In a way, this seems so cliche. So.... forced. Why must we wait until November to be thankful for what we have? I know it isn't intentional but this month brings out everyone's awareness of all they've been blessed with. Be it a roof over their heads, a healthy family, a heavy burden resolved, final peace in their life, family finally near them, a new job, the ability to provide for their family, their technology, good food, their favorite shoes... whatever.... everyone seems to awaken to the awareness of their blessings.
I can't count my blessings. I've been given so many. I've had seasons of severe drought. I've had seasons of plentitude. I've had seasons of contentment. In all those seasons, I've always had exactly what I needed and have been thankful for it all, no matter how much suckage was felt during that time.
After coming from a season of severe drought, yet realizing now we had just enough, to a season of abundance (Lemon Dropper people let's all gag at this word), I realize in both there are things gained and things lost. Things given and things taken. Things needed and things unnecessary. I'm so thankful for it all. I'm thankful for the highs and lows. Live always seems to come around in a circle... around and around. I know drought in some way or shape or form will come again and I'll welcome it with thankfulness.

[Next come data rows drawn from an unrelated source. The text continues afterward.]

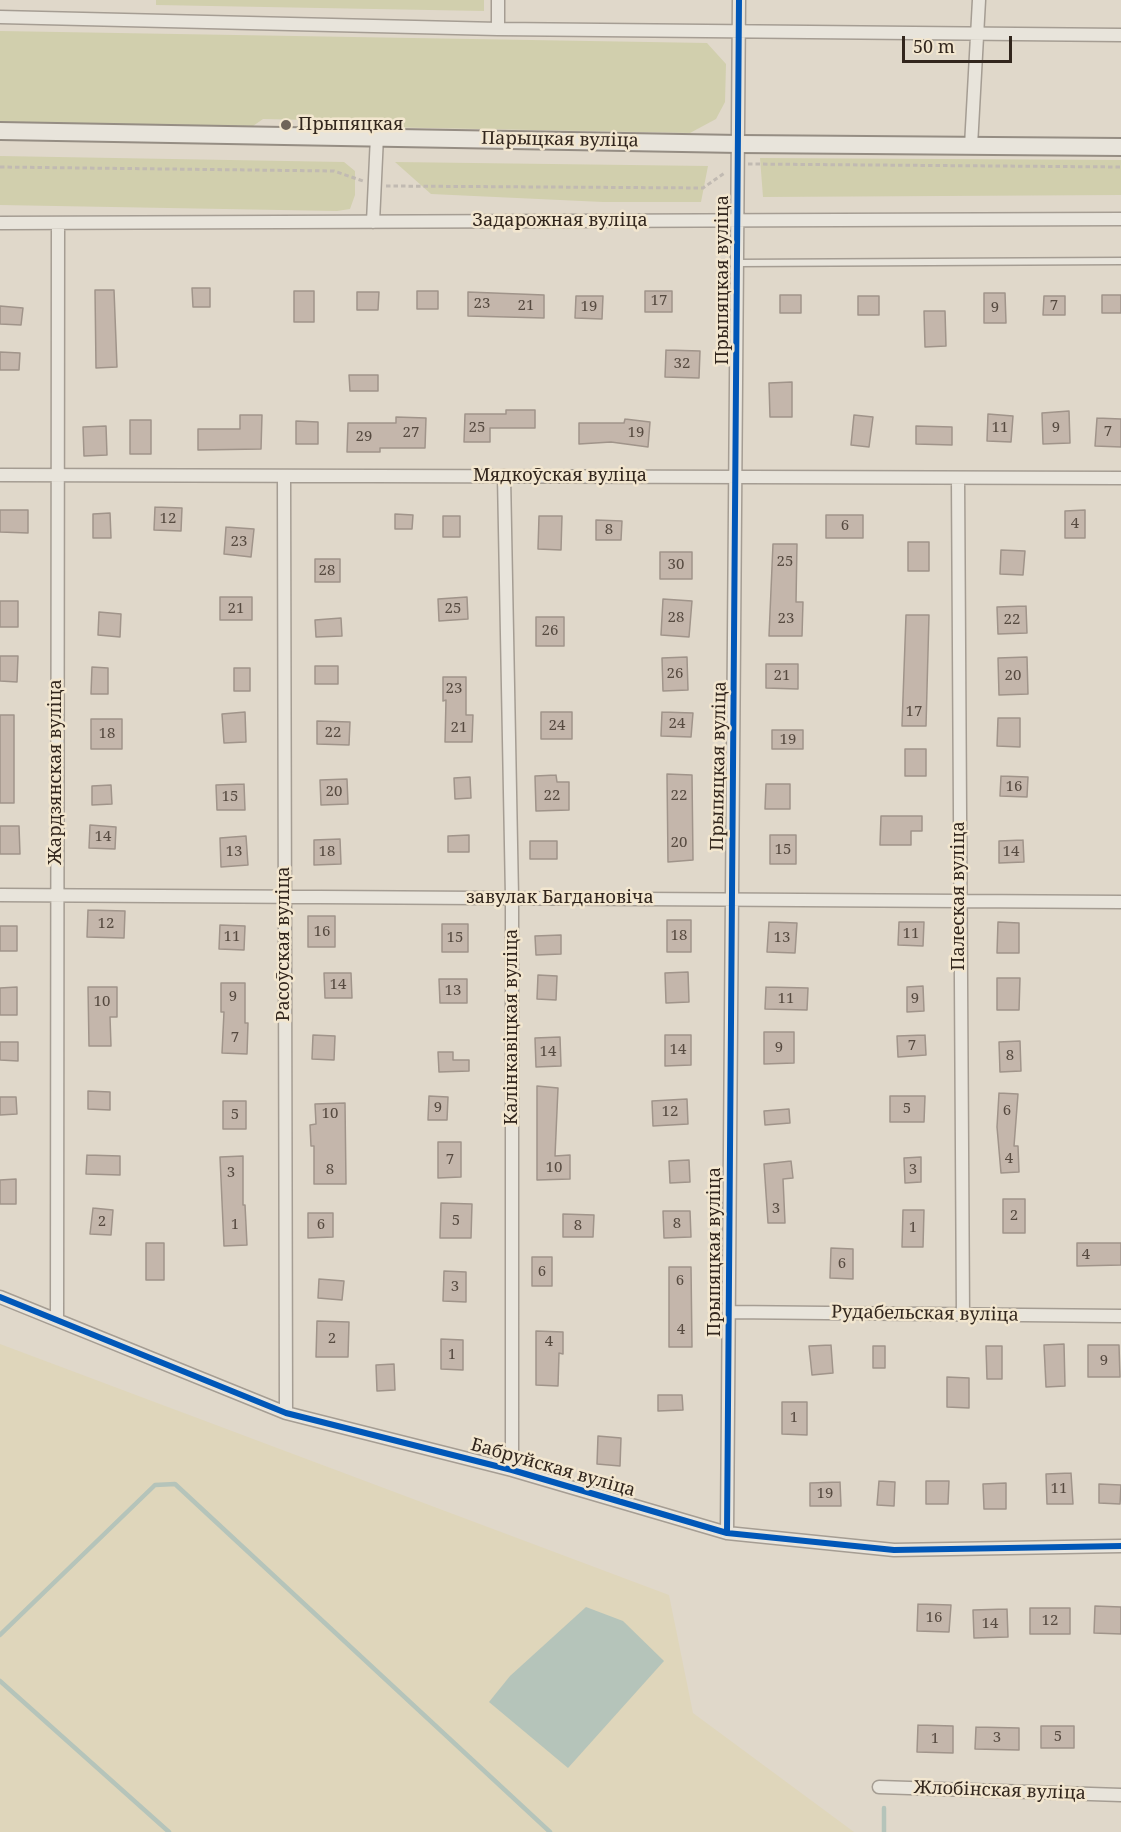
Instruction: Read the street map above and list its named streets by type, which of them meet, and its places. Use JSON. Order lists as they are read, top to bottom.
{
  "streets": {
    "main road": ["Парыцкая вуліца"],
    "street": [
      "Задарожная вуліца",
      "Прыпяцкая вуліца",
      "Мядкоўская вуліца",
      "Жардзянская вуліца",
      "Палеская вуліца",
      "завулак Багдановіча",
      "Расоўская вуліца",
      "Калінкавіцкая вуліца",
      "Рудабельская вуліца",
      "Бабруйская вуліца",
      "Жлобінская вуліца"
    ]
  },
  "crossings": [
    ["Парыцкая вуліца", "Прыпяцкая вуліца"],
    ["Задарожная вуліца", "Прыпяцкая вуліца"],
    ["Задарожная вуліца", "Жардзянская вуліца"],
    ["Прыпяцкая вуліца", "Мядкоўская вуліца"],
    ["Прыпяцкая вуліца", "завулак Багдановіча"],
    ["Прыпяцкая вуліца", "Рудабельская вуліца"],
    ["Прыпяцкая вуліца", "Бабруйская вуліца"],
    ["Мядкоўская вуліца", "Жардзянская вуліца"],
    ["Мядкоўская вуліца", "Палеская вуліца"],
    ["Мядкоўская вуліца", "Расоўская вуліца"],
    ["Мядкоўская вуліца", "Калінкавіцкая вуліца"],
    ["Жардзянская вуліца", "завулак Багдановіча"],
    ["Жардзянская вуліца", "Бабруйская вуліца"],
    ["Палеская вуліца", "завулак Багдановіча"],
    ["Палеская вуліца", "Рудабельская вуліца"],
    ["завулак Багдановіча", "Расоўская вуліца"],
    ["завулак Багдановіча", "Калінкавіцкая вуліца"],
    ["Расоўская вуліца", "Бабруйская вуліца"],
    ["Калінкавіцкая вуліца", "Бабруйская вуліца"]
  ],
  "places": ["Прыпяцкая"],
  "house_numbers": [
    "17",
    "23",
    "21",
    "7",
    "19",
    "9",
    "32",
    "25",
    "11",
    "9",
    "7",
    "27",
    "19",
    "29",
    "12",
    "4",
    "6",
    "8",
    "23",
    "25",
    "30",
    "28",
    "21",
    "25",
    "28",
    "23",
    "22",
    "26",
    "26",
    "21",
    "20",
    "23",
    "17",
    "24",
    "24",
    "21",
    "22",
    "18",
    "19",
    "16",
    "20",
    "22",
    "22",
    "15",
    "14",
    "20",
    "15",
    "13",
    "18",
    "14",
    "12",
    "16",
    "11",
    "18",
    "11",
    "15",
    "13",
    "14",
    "13",
    "9",
    "11",
    "9",
    "10",
    "7",
    "7",
    "9",
    "14",
    "14",
    "8",
    "9",
    "5",
    "6",
    "12",
    "10",
    "5",
    "4",
    "7",
    "10",
    "8",
    "3",
    "3",
    "3",
    "2",
    "5",
    "2",
    "8",
    "1",
    "6",
    "8",
    "1",
    "4",
    "6",
    "6",
    "6",
    "3",
    "4",
    "2",
    "4",
    "1",
    "9",
    "1",
    "11",
    "19",
    "16",
    "12",
    "14",
    "5",
    "3",
    "1"
  ],
  "scale_bar": "50 m"
}
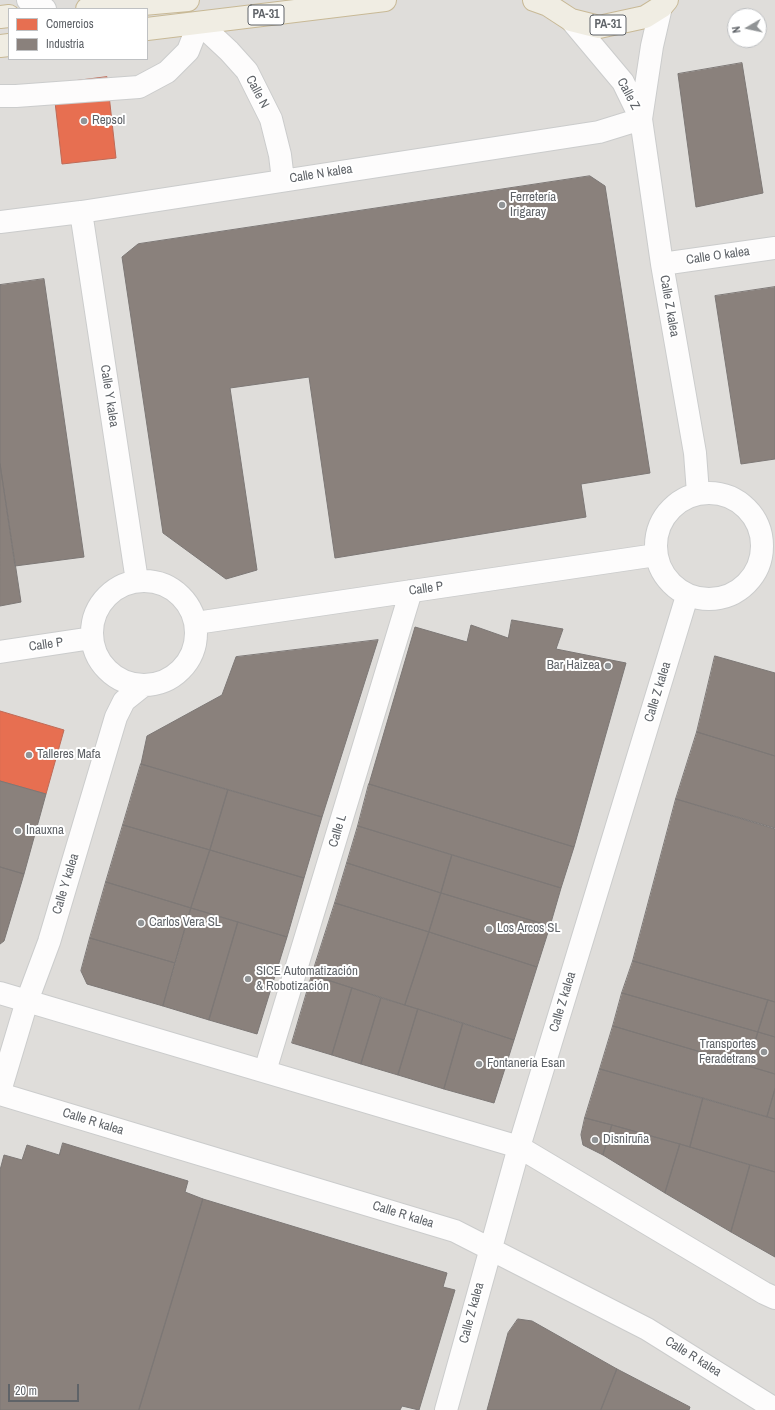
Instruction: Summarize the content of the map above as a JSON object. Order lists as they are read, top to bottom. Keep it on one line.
{"streets":{"highway":["PA-31"],"street":["Calle N","Calle Z","Calle N kalea","Calle O kalea","Calle Z kalea","Calle Y kalea","Calle P","Calle L","Calle R kalea"]},"crossings":[["PA-31","Calle N"],["PA-31","Calle Z"],["Calle N","Calle N kalea"],["Calle Z","Calle N kalea"],["Calle Z","Calle Z kalea"],["Calle N kalea","Calle Z kalea"],["Calle N kalea","Calle Y kalea"],["Calle O kalea","Calle Z kalea"],["Calle Z kalea","Calle P"],["Calle Z kalea","Calle R kalea"],["Calle Y kalea","Calle P"],["Calle Y kalea","Calle R kalea"],["Calle P","Calle L"]],"places":["Repsol","Ferretería Irigaray","Bar Haizea","Talleres Mafa","Inauxna","Carlos Vera SL","Los Arcos SL","SICE Automatización & Robotización","Transportes Feradetrans","Fontanería Esan","Disniruña"],"legend":["Comercios","Industria"],"scale_bar":"20 m","north":"left"}
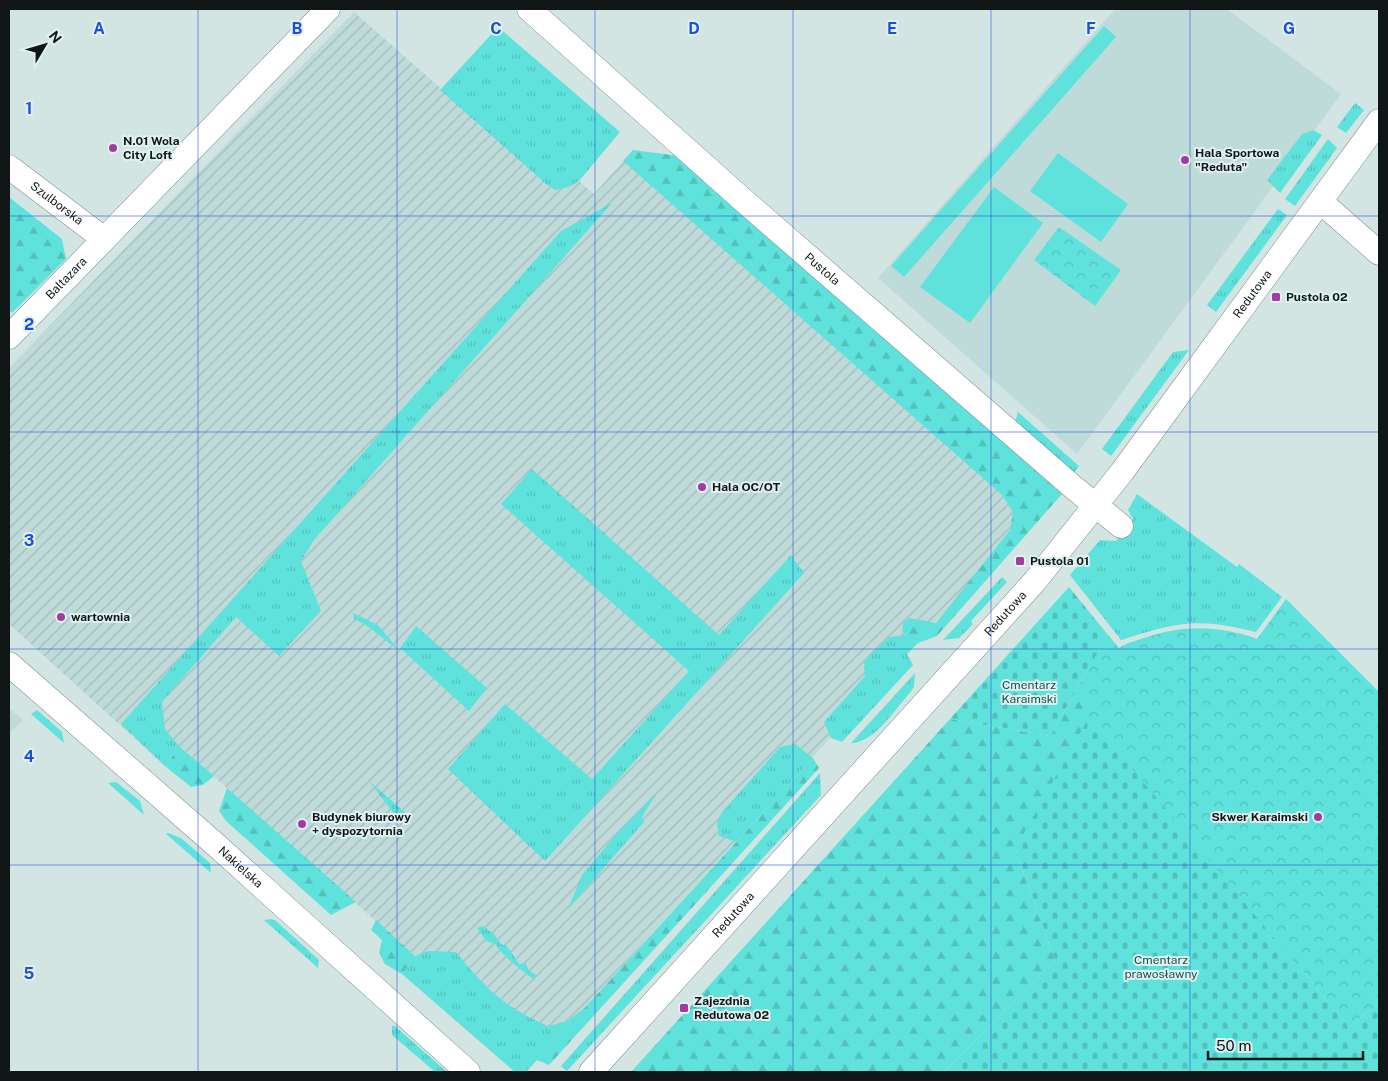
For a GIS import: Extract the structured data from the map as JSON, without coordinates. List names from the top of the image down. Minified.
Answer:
{"streets":{"street":["Szulborska","Pustola","Baltazara","Redutowa","Nakielska"]},"crossings":[["Szulborska","Baltazara"],["Pustola","Redutowa"]],"parks":["Cmentarz Karaimski","Cmentarz prawosławny"],"places":{"other":["N.01 Wola City Loft","Hala Sportowa \"Reduta\"","Hala OC/OT","wartownia","Skwer Karaimski","Budynek biurowy + dyspozytornia"],"transit":["Pustola 02","Pustola 01","Zajezdnia Redutowa 02"]},"scale_bar":"50 m","north":"top right","grid":{"columns":["A","B","C","D","E","F","G"],"rows":["1","2","3","4","5"]}}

This year it is hard to express my gratitude and thankfulness. I have so much to be thankful for. Spending my days with Amelia. Being available for the boys at anytime. A new little life growing inside me that I can't wait to meet. Friends I never asked for or dreamt of. Family that loves me through thick and thin (AHAH literally!). Our health and that we aren't facing anything life threatening. My horse that has come full circle... my childhood dream now available to MY children. A home we love. Neighbors we love. A church that I love to worship in. A God that we can freely worship. Internet! A job I love and enjoy doing every day- the good parts and the sucky parts and the happy parts and the annoying parts. The financial ability to give freely to others. The ability to travel as we wish. Finances to pay off student loans in huge chunks every month, and that the light at the end of the tunnel is so much closer than 20-30 years I've always accustomed myself to.
I hope you are all with loved ones today, or at least someone you're loved by. I hope you can see all your blessings, no matter how big or small, and for those be thankful. Happy Thanksgiving to you all. May you be blessed beyond measure.